* [Job]:
Check each line below for the word "Αιγάλεω" and give the count alone.

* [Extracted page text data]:
☆ ☆ ☆
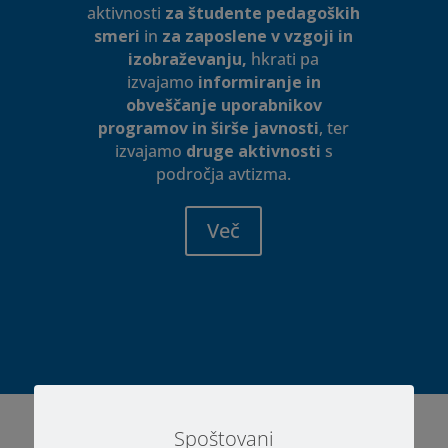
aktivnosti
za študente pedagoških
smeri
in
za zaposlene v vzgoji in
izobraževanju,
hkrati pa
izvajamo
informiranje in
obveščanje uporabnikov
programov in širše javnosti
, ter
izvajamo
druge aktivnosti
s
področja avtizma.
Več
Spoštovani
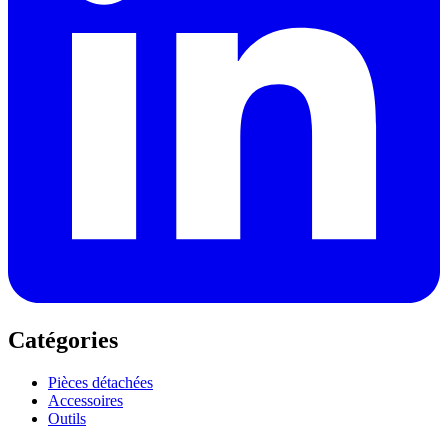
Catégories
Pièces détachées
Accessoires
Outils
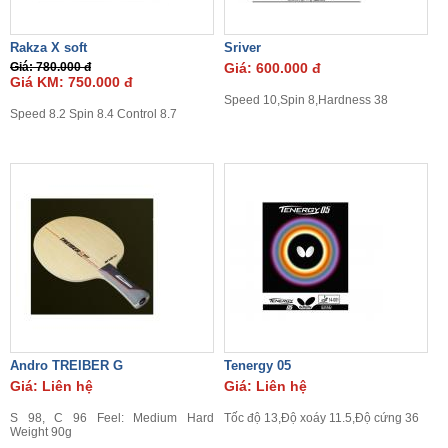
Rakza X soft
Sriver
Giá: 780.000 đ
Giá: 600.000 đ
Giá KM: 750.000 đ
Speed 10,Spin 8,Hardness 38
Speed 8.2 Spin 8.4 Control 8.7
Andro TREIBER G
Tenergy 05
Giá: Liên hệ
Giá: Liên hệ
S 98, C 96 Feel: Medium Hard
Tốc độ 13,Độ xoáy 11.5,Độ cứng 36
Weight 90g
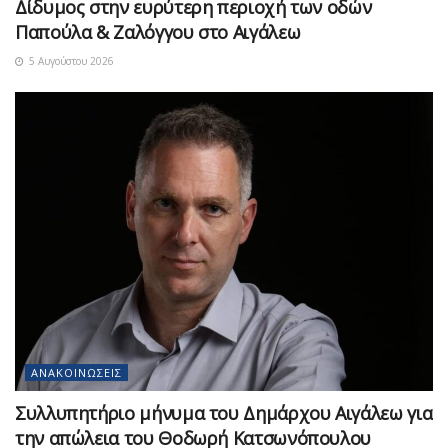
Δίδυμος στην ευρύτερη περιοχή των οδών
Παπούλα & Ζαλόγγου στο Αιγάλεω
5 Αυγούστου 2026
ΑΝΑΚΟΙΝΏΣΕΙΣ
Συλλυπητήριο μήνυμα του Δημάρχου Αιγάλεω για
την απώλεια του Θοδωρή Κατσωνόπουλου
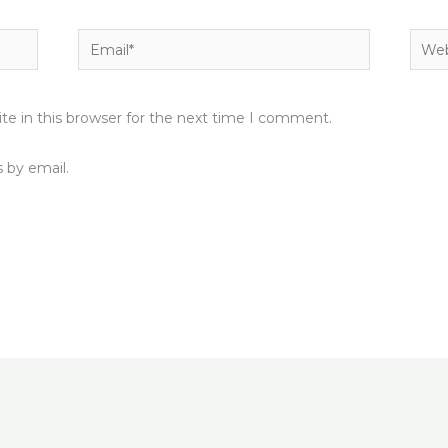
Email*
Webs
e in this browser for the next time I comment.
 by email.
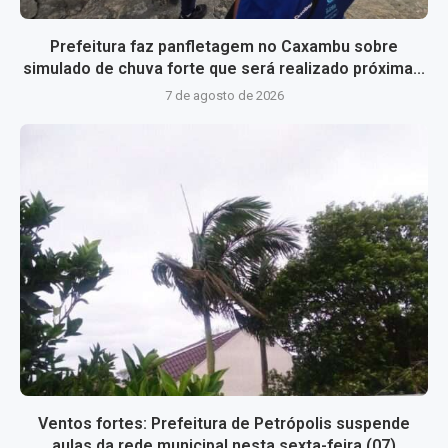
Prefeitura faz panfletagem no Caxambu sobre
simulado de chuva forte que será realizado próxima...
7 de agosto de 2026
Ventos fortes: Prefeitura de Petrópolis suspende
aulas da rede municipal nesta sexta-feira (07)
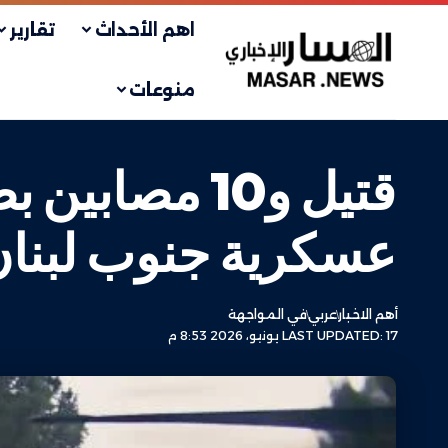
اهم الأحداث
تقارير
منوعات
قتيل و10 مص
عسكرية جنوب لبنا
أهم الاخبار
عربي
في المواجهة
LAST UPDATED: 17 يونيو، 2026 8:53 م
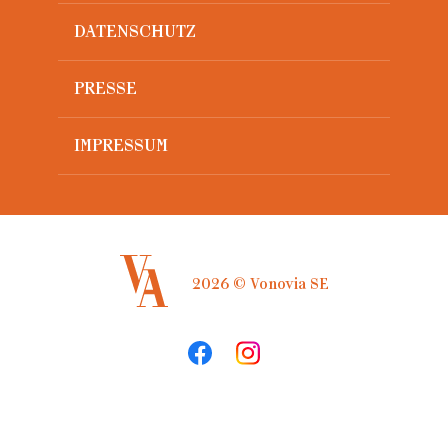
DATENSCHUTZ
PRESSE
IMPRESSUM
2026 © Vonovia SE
☆ ☆ ☆
* [Written response]:
2